If the drunk driving case is based on a breath test I always ask the state's expert about the Toxitrap -- a device made by the manufacturer of the Intoxilyzer that can preserve a breath sample for retesting. The last thing I want is for the state to start using the Toxitrap. I don't want the breath sample preserved. I don't want to retest it on a gas chromatograph. I want to use the fact that the State of Texas won't spend $2 to preserve evidence in a criminal case. I want the jury to feel that it isn't fair that the state's breath test machine destroys the only evidence.

But back to Mr. Skinner for a minute, why is the state opposed to testing the biological material pursuant to Chapter 64 of the Texas Code of Criminal Procedure?
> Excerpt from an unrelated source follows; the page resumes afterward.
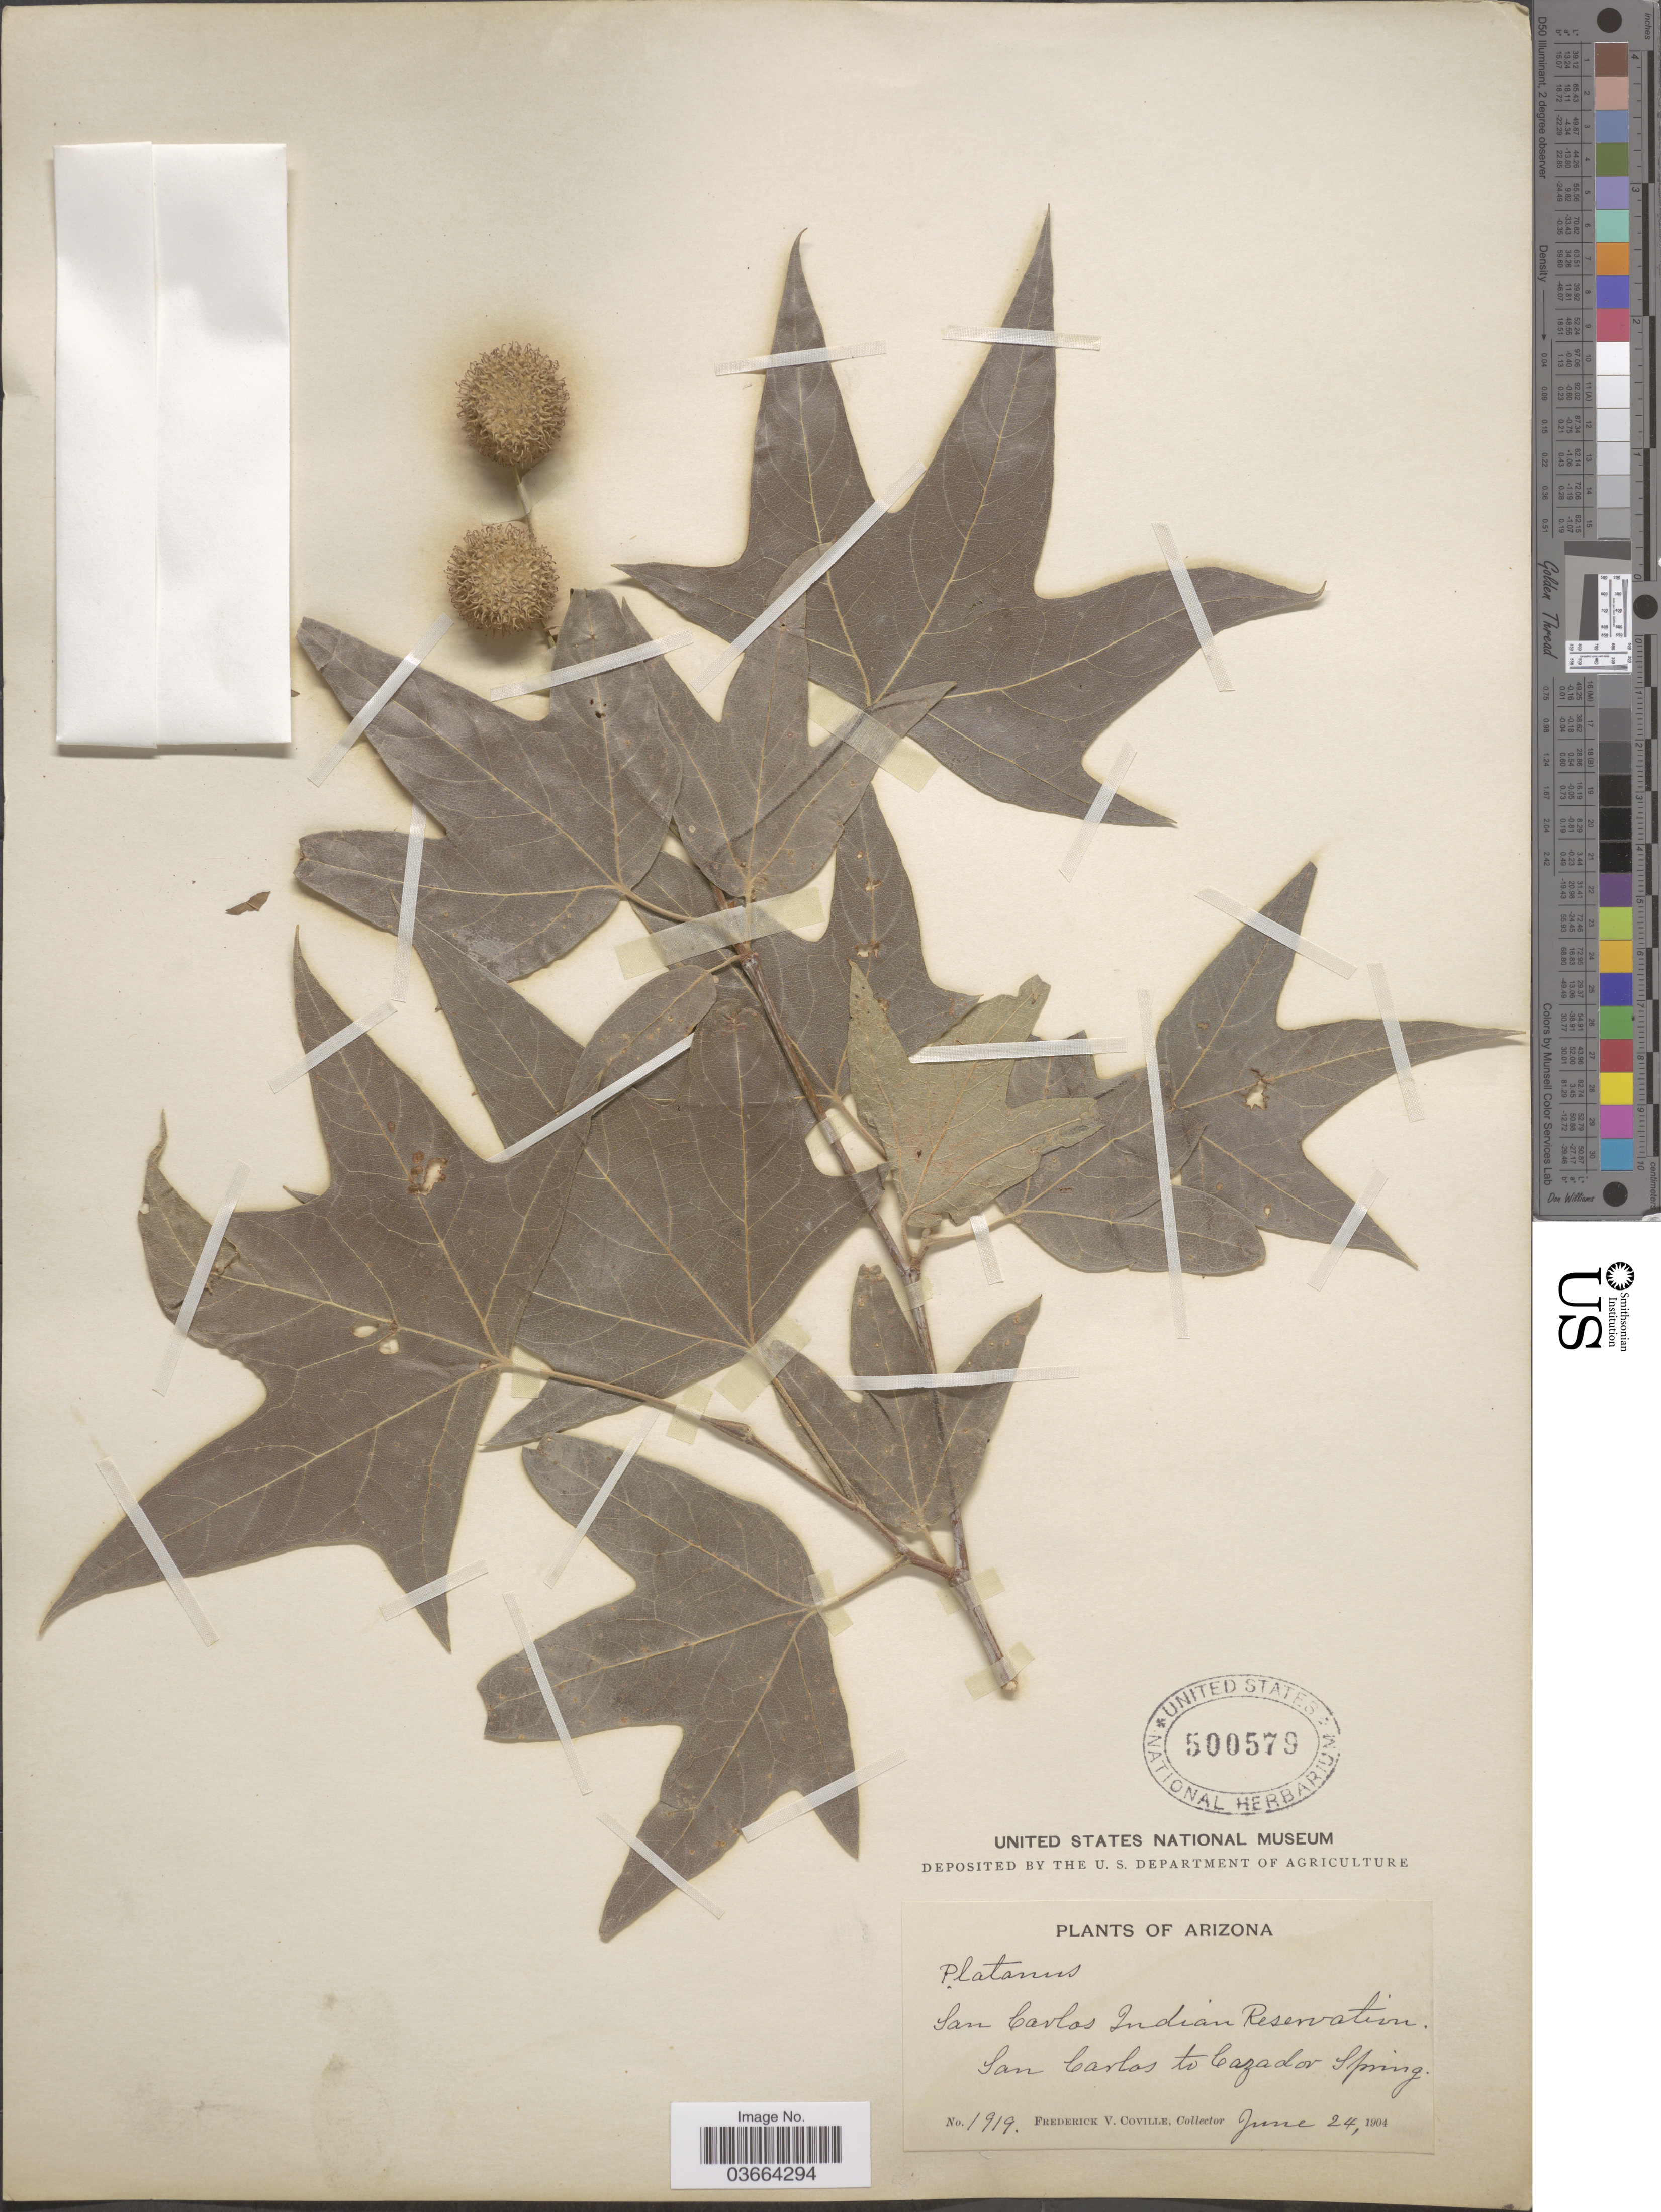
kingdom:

The duty of a prosecutor is to see that justice is done -- when a man's life is at stake, shouldn't we be certain we're killing the right person?

3 comments:

Marcus L. Schantz said...

That's a tough decision. It can back fire. I have something similar with ballistics. My thought is not to have testing done unless you know what the results will be and it helps.

Marcus L. Schantz said...

That's a tough decision. It can back fire. I have something similar with ballistics. My thought is not to have testing done unless you know what the results will be and it helps.

Houston DWI Attorney Paul B. Kennedy, said...

And that was my point. There are defensible reasons for not requesting DNA tests on the biological material and Mr. Skinner's attorney should not be hung out to dry because of that decision.